Kinder sehen sehr wach und klar, wie Eltern versagen und sich auch an
anderen versündigen. Das macht unsere Hausandacht sehr natürlich und echt, wenn
wir das alles vor Gott als Schuld bekennen, was nicht recht war. Unter der neu
erlebten Vergebung Gottes beginnt das Vertrauen und
die Liebe zueinander neu zu wachsen. Die Hausandacht reinigt die
Familienatmosphäre.
In unseren Tagen wird das Glaubensleben der Kinder wieder einmal sehr
unterschätzt. Ich jedenfalls habe oft erstaunt in Familien festgestellt, mit
welchem tiefen Ernst und großer Hingabe Kinder schon in frühesten Jahren hier
mit eigenen Worten ihrem Kinderherzen Raum geben im Gebet.

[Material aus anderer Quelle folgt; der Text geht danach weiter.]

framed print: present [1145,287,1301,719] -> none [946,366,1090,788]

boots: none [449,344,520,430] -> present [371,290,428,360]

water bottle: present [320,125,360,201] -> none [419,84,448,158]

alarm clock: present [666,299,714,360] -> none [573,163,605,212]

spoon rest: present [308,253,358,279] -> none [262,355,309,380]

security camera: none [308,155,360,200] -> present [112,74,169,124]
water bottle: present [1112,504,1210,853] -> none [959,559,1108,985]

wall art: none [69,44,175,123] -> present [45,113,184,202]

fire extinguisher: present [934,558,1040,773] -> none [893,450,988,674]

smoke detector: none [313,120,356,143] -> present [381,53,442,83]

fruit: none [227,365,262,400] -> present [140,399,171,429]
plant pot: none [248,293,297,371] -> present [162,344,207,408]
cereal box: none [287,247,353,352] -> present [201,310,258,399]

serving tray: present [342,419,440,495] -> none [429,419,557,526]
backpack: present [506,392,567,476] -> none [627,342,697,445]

Das Priestertum aller Gläubigen hat zuerst seinen Platz hier in der
Familie. Es kann nicht angehen, dass die Verantwortung für die Prägung unserer
Kinder im Glauben allein der Mutter zugeschoben wird. Sehr klar ist es im Neuen
Testament festgelegt, dass Männer ihrem eigenen Haus gut vorstehen müssen. Sie
sind für den Geist des Hauses voll verantwortlich. Mit der Hausandacht wird die
Richtung bestimmt.
Auch am Ende des 20. Jahrhunderts bleibt die Hausandacht ein ganz
wesentliches tragendes Fundament der Familie. Da kann die Freude an Gott
gemeinsam erlebt und Not und Sorge vor ihm ausgebreitet werden. Das müssen die
Kinder doch wissen, wo die Eltern ihre Kraftquelle haben.
Viele Gäste aus aller Welt waren bei uns. Wir haben sie immer wieder
gerne eingeladen, doch auch an der Hausandacht teilzunehmen, obwohl wir die mit
Rücksicht auf die Schule früh ansetzen mussten. Selbst die Sprachbarrieren
haben das große Gemeinschaftserlebnis nicht geschmälert. Über der
Gebetsgemeinschaft sind wir erst richtig in der Bruderschaft zusammengewachsen.
Die im christlichen Geist geführten Häuser waren schon in der ersten
Christenheit die Träger der Erweckung und der Mission. Es ist heute vielen
nicht mehr bekannt, welche heilenden und belebenden Kräfte von einer erneuerten
Familie ausgehen können. Das kann der Anfang der Erweckung einer ganzen
Gemeinde sein.
Sehr Großes bewegt uns. Wie kann Gottes lebenschaffender
Geist noch einmal seine Gemeinde erneuern?
Und doch fangen alle Wege Gottes sehr klein und unscheinbar an:
»Wer im Kleinsten treu ist, der ist auch im Großen treu; und wer im
Kleinsten unehrlich ist, der ist auch im Großen unehrlich« (Lukas 16, 10).